Investment in US wind power is expected to fall sharply this year in spite of the one-year extension of the production tax credit agreed by Congress as part of the fiscal cliff deal – but the drop is likely to be less than if the credit had been allowed to expire.
The uncertainty over the wind PTC, which was scheduled to lapse on December 31, has already caused a sharp slowdown in new projects and orders for equipment.
The industry is hopeful that orders will now pick up again. Liz Salerno of the American Wind Energy Association said many jobs had already been lost, but “with clarity in place, the development activity will be reactivated and projects can move toward starting construction”.
An important change is that wind farms that have started construction by the end of the year will now be eligible for the credit. The previous deadline was for them to begin supplying power to the grid.

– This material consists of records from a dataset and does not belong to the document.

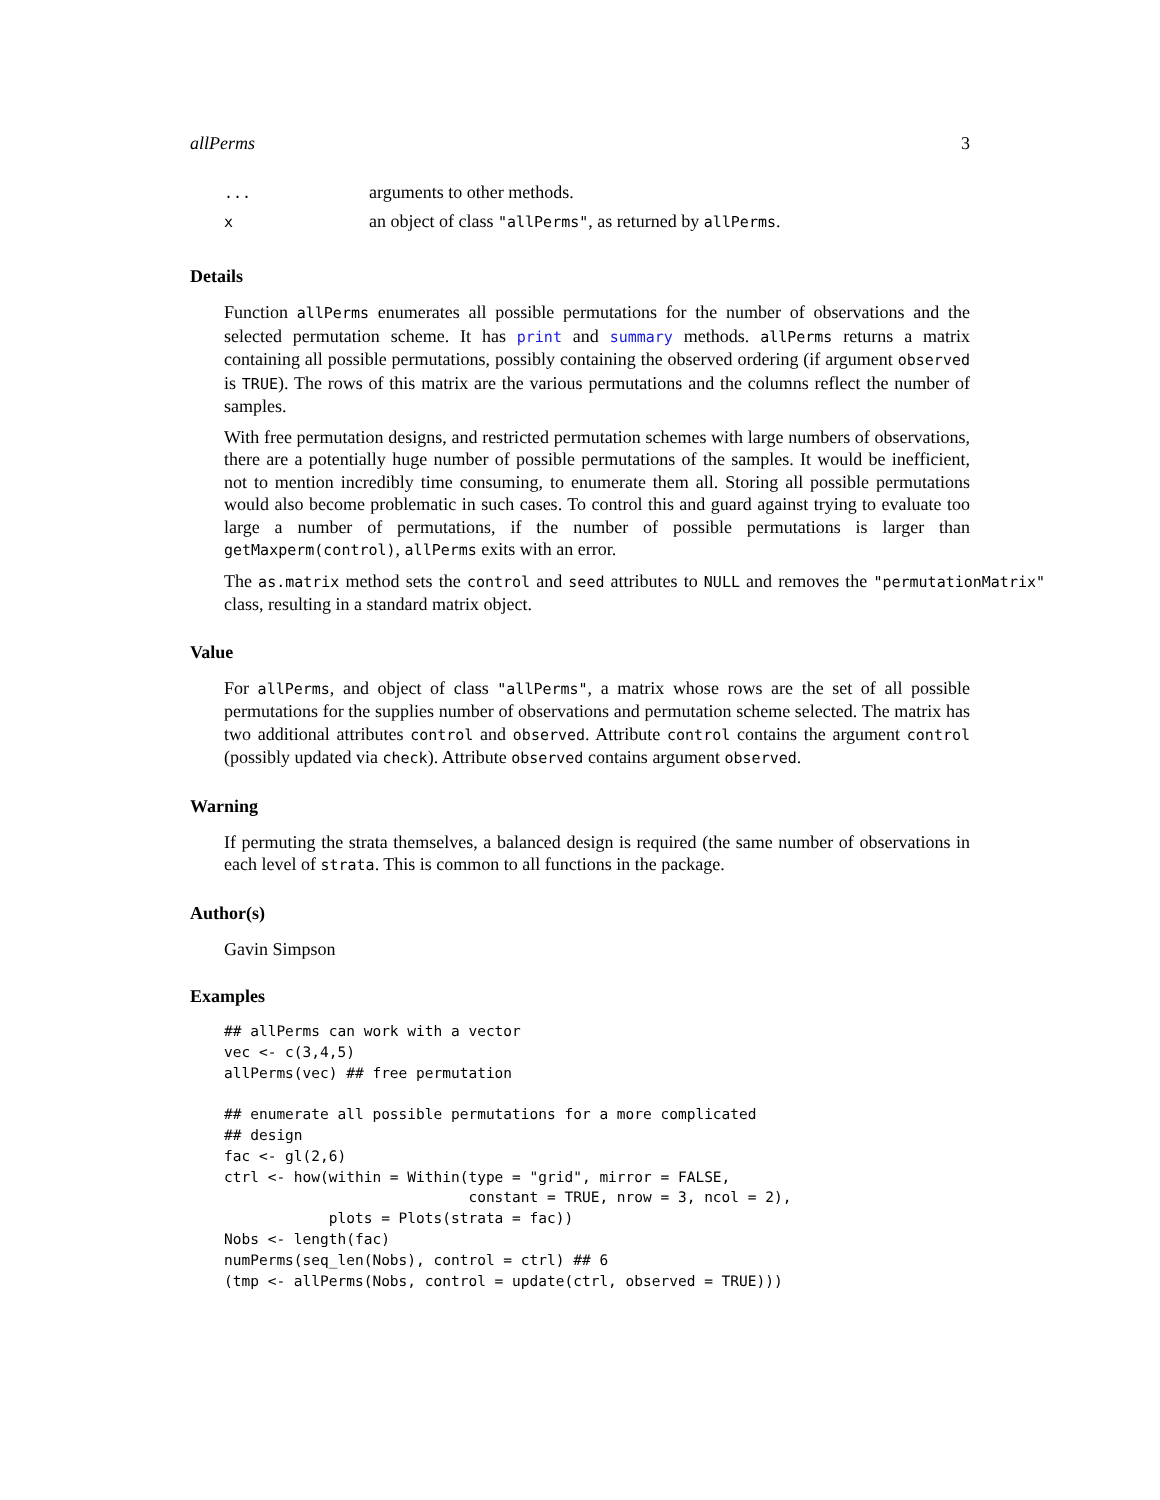allPerms 3
| ... | arguments to other methods. |
| x | an object of class "allPerms" , as returned by allPerms . |
Details
Function allPerms enumerates all possible permutations for the number of observations and the selected permutation scheme. It has print and summary methods. allPerms returns a matrix containing all possible permutations, possibly containing the observed ordering (if argument observed is TRUE). The rows of this matrix are the various permutations and the columns reflect the number of samples.
With free permutation designs, and restricted permutation schemes with large numbers of observations, there are a potentially huge number of possible permutations of the samples. It would be inefficient, not to mention incredibly time consuming, to enumerate them all. Storing all possible permutations would also become problematic in such cases. To control this and guard against trying to evaluate too large a number of permutations, if the number of possible permutations is larger than getMaxperm(control), allPerms exits with an error.
The as.matrix method sets the control and seed attributes to NULL and removes the "permutationMatrix" class, resulting in a standard matrix object.
Value
For allPerms, and object of class "allPerms", a matrix whose rows are the set of all possible permutations for the supplies number of observations and permutation scheme selected. The matrix has two additional attributes control and observed. Attribute control contains the argument control (possibly updated via check). Attribute observed contains argument observed.
Warning
If permuting the strata themselves, a balanced design is required (the same number of observations in each level of strata. This is common to all functions in the package.
Author(s)
Gavin Simpson
Examples
## allPerms can work with a vector
vec <- c(3,4,5)
allPerms(vec) ## free permutation

## enumerate all possible permutations for a more complicated
## design
fac <- gl(2,6)
ctrl <- how(within = Within(type = "grid", mirror = FALSE,
                            constant = TRUE, nrow = 3, ncol = 2),
            plots = Plots(strata = fac))
Nobs <- length(fac)
numPerms(seq_len(Nobs), control = ctrl) ## 6
(tmp <- allPerms(Nobs, control = update(ctrl, observed = TRUE)))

That will give new developments more time to sign contracts and secure permits.
However, any revival in investment this year is highly unlikely to take construction back to anywhere near last year’s levels, when a record of about 12,000 megawatts of wind generation capacity was installed in the US.

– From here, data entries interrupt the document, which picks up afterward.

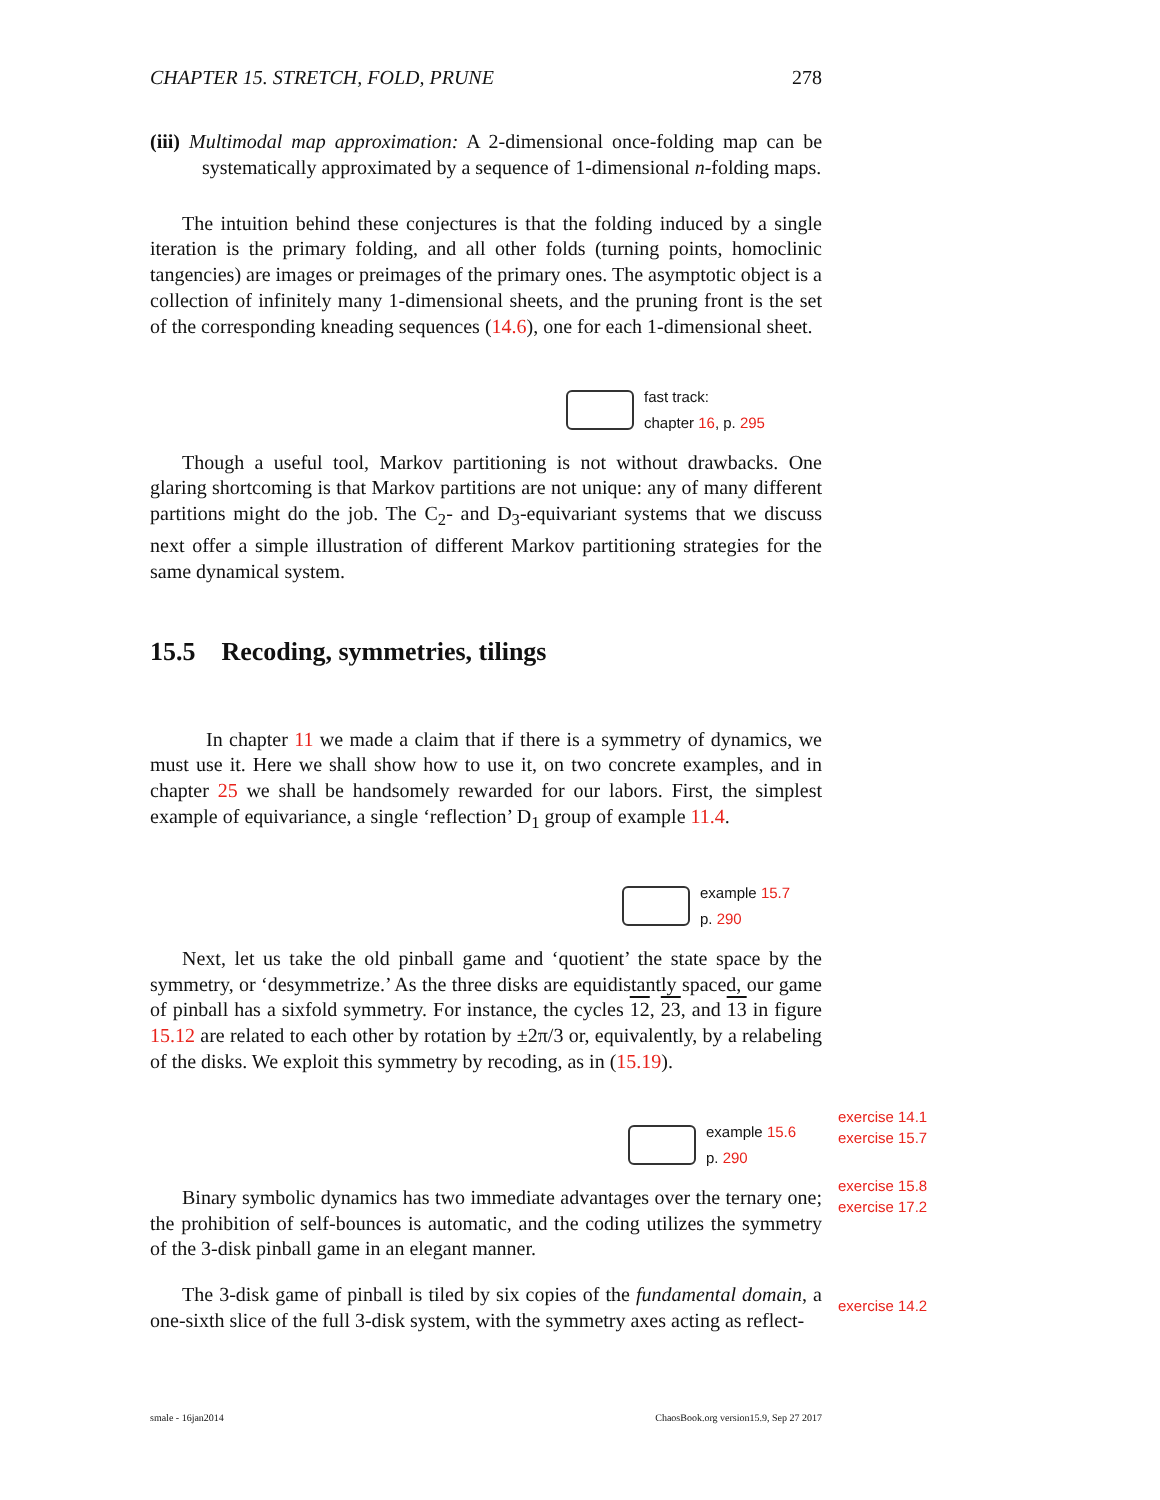CHAPTER 15. STRETCH, FOLD, PRUNE 278
(iii) Multimodal map approximation: A 2-dimensional once-folding map can be systematically approximated by a sequence of 1-dimensional n-folding maps.
The intuition behind these conjectures is that the folding induced by a single iteration is the primary folding, and all other folds (turning points, homoclinic tangencies) are images or preimages of the primary ones. The asymptotic object is a collection of infinitely many 1-dimensional sheets, and the pruning front is the set of the corresponding kneading sequences (14.6), one for each 1-dimensional sheet.
fast track:
chapter 16, p. 295
Though a useful tool, Markov partitioning is not without drawbacks. One glaring shortcoming is that Markov partitions are not unique: any of many different partitions might do the job. The C<sub>2</sub>- and D<sub>3</sub>-equivariant systems that we discuss next offer a simple illustration of different Markov partitioning strategies for the same dynamical system.
15.5 Recoding, symmetries, tilings
In chapter 11 we made a claim that if there is a symmetry of dynamics, we must use it. Here we shall show how to use it, on two concrete examples, and in chapter 25 we shall be handsomely rewarded for our labors. First, the simplest example of equivariance, a single ‘reflection’ D<sub>1</sub> group of example 11.4.
example 15.7
p. 290
Next, let us take the old pinball game and ‘quotient’ the state space by the symmetry, or ‘desymmetrize.’ As the three disks are equidistantly spaced, our game of pinball has a sixfold symmetry. For instance, the cycles 12, 23, and 13 in figure 15.12 are related to each other by rotation by ±2π/3 or, equivalently, by a relabeling of the disks. We exploit this symmetry by recoding, as in (15.19).
example 15.6
p. 290
Binary symbolic dynamics has two immediate advantages over the ternary one; the prohibition of self-bounces is automatic, and the coding utilizes the symmetry of the 3-disk pinball game in an elegant manner.
The 3-disk game of pinball is tiled by six copies of the fundamental domain, a one-sixth slice of the full 3-disk system, with the symmetry axes acting as reflect-
exercise 14.1
exercise 15.7
exercise 15.8
exercise 17.2
exercise 14.2
smale - 16jan2014 ChaosBook.org version15.9, Sep 27 2017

Analysts also warned that the continued uncertainty over the long-term future of the credit would deter investment and innovation.

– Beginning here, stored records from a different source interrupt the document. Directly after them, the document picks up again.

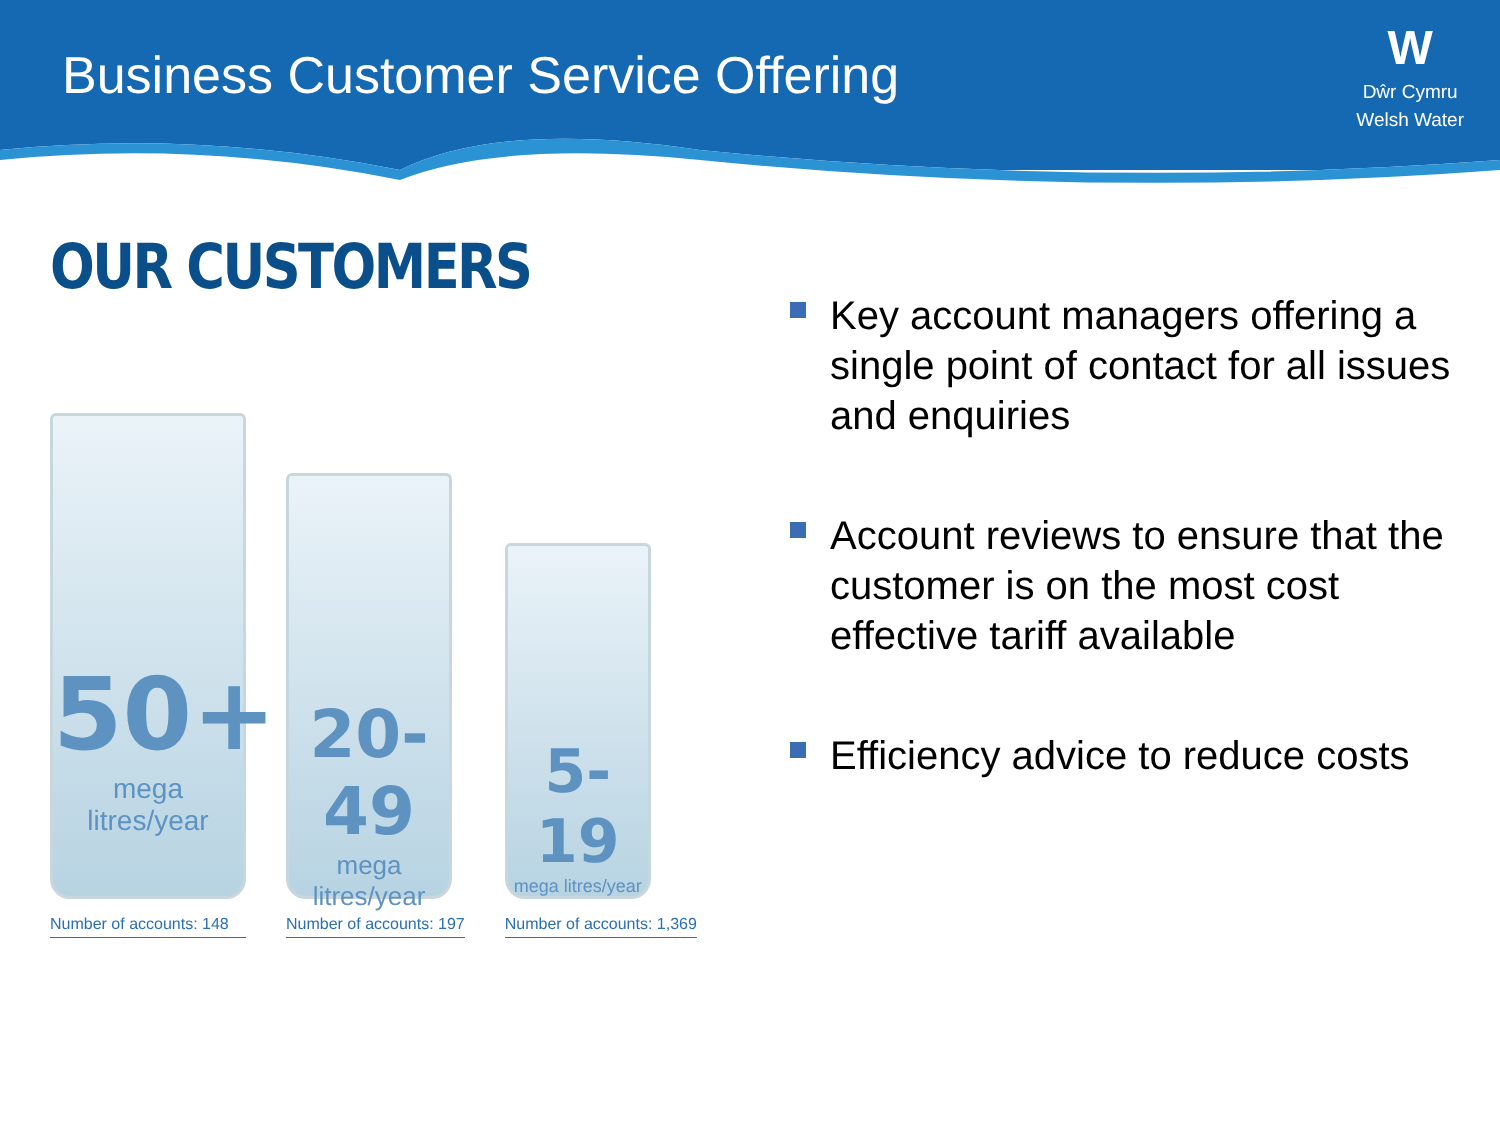Business Customer Service Offering
W
Dŵr Cymru
Welsh Water
OUR CUSTOMERS
50+
mega litres/year
Number of accounts: 148
20-49
mega litres/year
Number of accounts: 197
5-19
mega litres/year
Number of accounts: 1,369
Key account managers offering a single point of contact for all issues and enquiries
Account reviews to ensure that the customer is on the most cost effective tariff available
Efficiency advice to reduce costs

An extension of the wind PTC, and credits for some other forms of renewable energy such as geothermal power, had been sought by President Barack Obama and members of both Democratic and Republican parties in Congress but was opposed by many Republicans.
Congress’s joint committee on taxation estimated that the extension would cost $12.2bn in lost revenue between 2013-22.
The wind credit is worth $22 per megawatt hour generated, typically saving 20-30 per cent from the cost of a project, which many in the industry say makes the difference between success and failure.
The collapse in the price of natural gas in the US has put pressure on the viability of all other methods of power generation.
More than half of US states have policies to encourage the use of renewable energy, but they were not expected to be enough to prevent a fall of up to 90 per cent in new wind investment if the tax credit had expired.
Matt Kaplan of IHS, the research company, said installation of wind capacity could have dropped to just 2,000MW in the US this year without the PTC.
Following the extension, that could rise to about 5,000-6,000MW a year into the next decade, he said, but the level would depend on how much certainty the industry was given over its tax position.
“The extension is a very important piece of legislation,” he said. “The big question, though, is what comes next. Is the PTC extended again and again, or does it lapse? The uncertainty makes investment more difficult.”
Mark Muro of the Brookings Institution, the think-tank, said the PTC deal, like the agreement over the fiscal cliff more generally, showed Congress opting for a short-term fix rather than long-term reform. “What would have been helpful would have been to have a three- or four-year down-ramp, with a date set for expiration,” he said. “That would have created certainty and incentivised innovation and price competition.”
Shares in Vestas, the Danish wind turbine group that was the second-largest supplier to the US market in 2011, rose 7 per cent on Wednesday.